Crowd-sourcing our takes for the year ahead

It’s the first full week of the new year, and we at Zus have taken some time to absorb the rampant 2023 digital health prediction posts that have been zipping around (see here and here and here and here) and put together some hot and, admittedly, cold takes on where we see the landscape moving and what that means for healthcare data interoperability.

From our perspective, the name of the game for digital health in 2023 is ROI and profitability. (As you can see from the predictions linked above, this is a decidedly chilly take.) With the current market conditions, across both virtual care providers and the technology solutions serving them, organizations need to be able to prove that their solution delivers a meaningful boost to their customer’s bottom line through additional revenue capture or cost savings, all without adding more work to an already burnt-out clinical and administrative staff. Our CEO Jonathan Bush recently shared some deeper thoughts on this topic, and if these challenges resonate with you (especially around the need to reduce the burden of clinical data collection), the Zus team would love to help — reach out to us here.

And so as we all stumble back in from the holidays and fall back into the delightful chaos of startup life, we wanted to share a few more thoughts on the year to come from the self-described Zus Brain Trust — let us know what you think.
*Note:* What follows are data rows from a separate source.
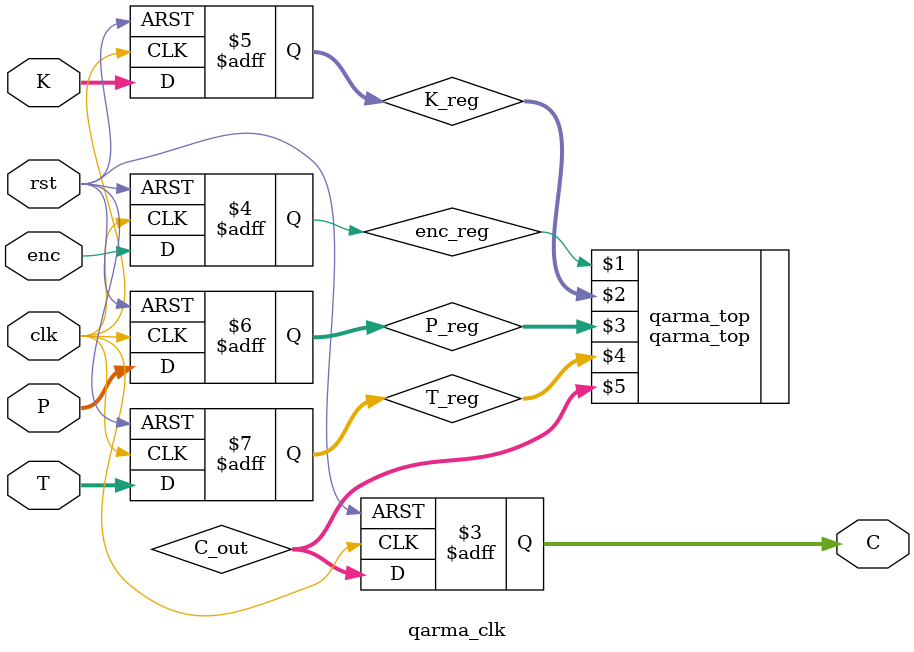
<source format=v>
module qarma_clk
    (
        input wire clk,
		input wire rst,
		input wire enc,
		input wire[255:0] K, 
        input wire[127:0] P, 
        input wire[127:0] T, 
        output reg[127:0] C
    );
	localparam n = 128;
	reg enc_reg;
	reg [2*n-1:0] K_reg;
	reg [n-1:0] P_reg;
	reg [n-1:0] T_reg;
	wire [n-1:0] C_out;
	
	qarma_top qarma_top(enc_reg, K_reg, P_reg, T_reg, C_out);


	always@(posedge clk or negedge rst) begin: aclk
        if (rst == 0) begin: clkb1
			enc_reg <= 0;
            K_reg <= 0;
            P_reg <= 0;
            T_reg <= 0; 
            C <= 0;
        end
        else begin: clkb2
			enc_reg <= enc;
            K_reg <= K;
            P_reg <= P;
            T_reg <= T; 
            C <= C_out;
        end

    end
	
endmodule
</source>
On evolving payment models

With current macroeconomic conditions, successful DTC health companies will gravitate to solutions to allow them to meet insurance billing requirements (HIPAA security requirements, supporting data, and integrating with existing billing systems).
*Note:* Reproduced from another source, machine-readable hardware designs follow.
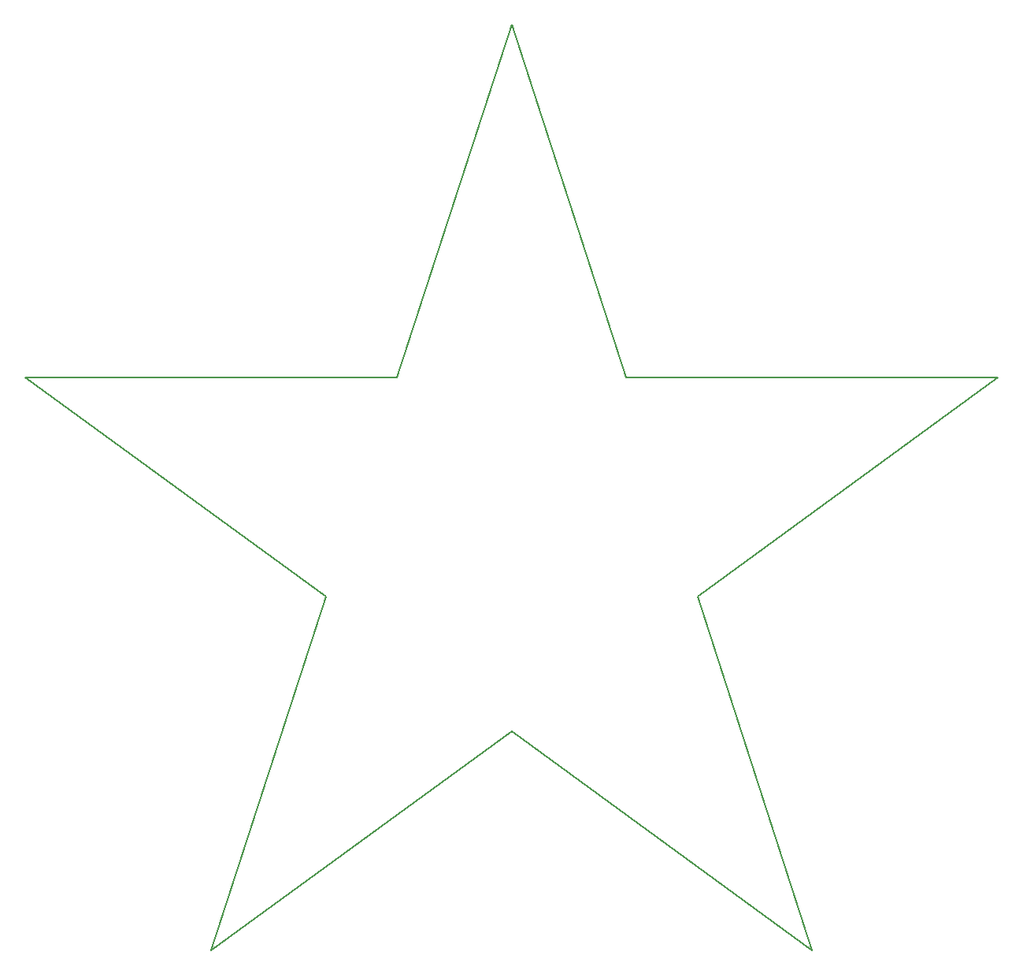
<source format=gbr>
G04 #@! TF.GenerationSoftware,KiCad,Pcbnew,(5.1.8)-1*
G04 #@! TF.CreationDate,2020-12-06T14:54:55-05:00*
G04 #@! TF.ProjectId,Snowflakes,536e6f77-666c-4616-9b65-732e6b696361,rev?*
G04 #@! TF.SameCoordinates,Original*
G04 #@! TF.FileFunction,Profile,NP*
%FSLAX46Y46*%
G04 Gerber Fmt 4.6, Leading zero omitted, Abs format (unit mm)*
G04 Created by KiCad (PCBNEW (5.1.8)-1) date 2020-12-06 14:54:55*
%MOMM*%
%LPD*%
G01*
G04 APERTURE LIST*
G04 #@! TA.AperFunction,Profile*
%ADD10C,0.150000*%
G04 #@! TD*
G04 APERTURE END LIST*
D10*
X47691892Y-83004065D02*
X87650520Y-83002477D01*
X47691892Y-83004065D02*
X80019725Y-106493573D01*
X100000000Y-45000000D02*
X112347556Y-83002477D01*
X132328189Y-144495935D02*
X119980275Y-106493573D01*
X152308108Y-83004065D02*
X119980275Y-106493573D01*
X132328189Y-144495935D02*
X100000000Y-121010000D01*
X152308108Y-83004065D02*
X112347556Y-83002477D01*
X67671811Y-144495935D02*
X100000000Y-121010000D01*
X100000000Y-45000000D02*
X87650520Y-83002477D01*
X67671811Y-144495935D02*
X80019725Y-106493573D01*
M02*

</source>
– Bryan Knight, Engineering

On stakeholder makeup

It will be imperative for medical and clinical leaders to be involved even more heavily in the design and validation of digital health solutions. New statistics come out every day about the growing attrition rate in the medical profession because of burnout and more time spent on the computer than with patients. New solutions will be most successful by building tools that end-users are excited about to the extent that they willingly champion the tool internally, and this can best be done by ensuring they are involved in every step of the ideation, design, and implementation process. As one of our customers said to us, “when our clinicians are happy, they deliver better care, which makes our patients happy, which makes our business happy.”
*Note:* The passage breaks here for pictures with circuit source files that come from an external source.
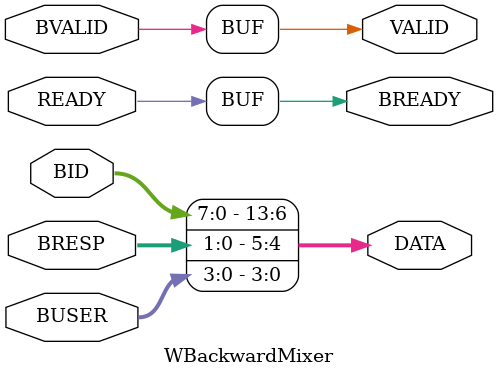
<source format=v>
/* Company:
** Engineer:  mgwang37  mgwang37@126.com
**
** Create Date: 05/13/2023 09:00:52 AM
** Design Name:
** Module Name: WBackwardMixer
** Project Name: AXI4Bus
** Description:
**
** Dependencies:
**
** Revision:
** Revision 0.01 - File Created
** Additional Comments:
*/

`timescale 1ns / 1ps

module WBackwardMixer
(
	input      [7:0] BID,
	input      [1:0] BRESP,
	input      [3:0] BUSER,
	input            BVALID,
	output           BREADY,

	output    [13:0] DATA,
	output           VALID,
	input            READY
);

assign DATA = {BID,BRESP,BUSER};
assign BREADY = READY;
assign VALID = BVALID;

endmodule

</source>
– Sarah Healy, Commercial Strategy & Ops

On non-treatment purposes of use

CURES Act-initiated purpose of use (PoU) access beyond treatment will not take off despite regulation saying organizations must comply. It will take fines of ~$1M dollars to force widespread compliance. Companies will evolve to introduce low touch treatment options to circumvent network poor responses for individual access PoU, allowing them to become aggregators of data at scale, then layering a consent engine on top of a PHR to put consumers in control of data to either monetize or share as needed. This will eventually undermine the tethered patient portal approach which is plagued with shortcomings like incomplete pictures of health and difficulties in accessing and sharing.

– Dave Boerner, Solutions Design

On the continued forward march (leisurely stroll?) of FHIR

FHIR R4 is increasingly relevant within the US, and FHIR R5 is inching towards being approved…but I predict R5 is 5+ years away from having any significant impact in the U.S. thanks to the regulatory requirements driving R4 adoption. R5 itself is nominally all trial-use and is intended to be “finalized” in a hypothetical R6, so adoption may ultimately wait for R6, no doubt delighting the “let’s just wait until ICD-11” crowd.

– Tim Gorton, Principal Architect

On everyone’s favorite new chatbot

I think you’re going to see a lot of companies trying to leverage tools like ChatGPT to handle at least initial care requests, whether that’s a good idea or not. I expect there will be a lot of early failures, but the potential exists to dramatically improve the patient experience and reduce time to care.

– Logan Brown, Engineering

Full disclosure: We did ask ChatGPT to write us a predictions post, and while certainly reasonable, we felt they were a tad passé:

On QHINs

There’s been a lot of buzz around QHINs with a lot remaining to be seen — the key here will be making sure the framework doesn’t detrimentally splinter centralized networks and has a clear path to value and positive cash flow. Definitely something to keep an eye on.

– Nadine Peever, Data Partnerships

On the GOAT

Messi jerseys will be (already are) in a backlog for months and companies will over produce them, ending in a FHIR sale in the second half of 2023 (which is when I’ll buy one).

– Dave Boerner, Solutions Design

And with that — onwards and upwards into 2023!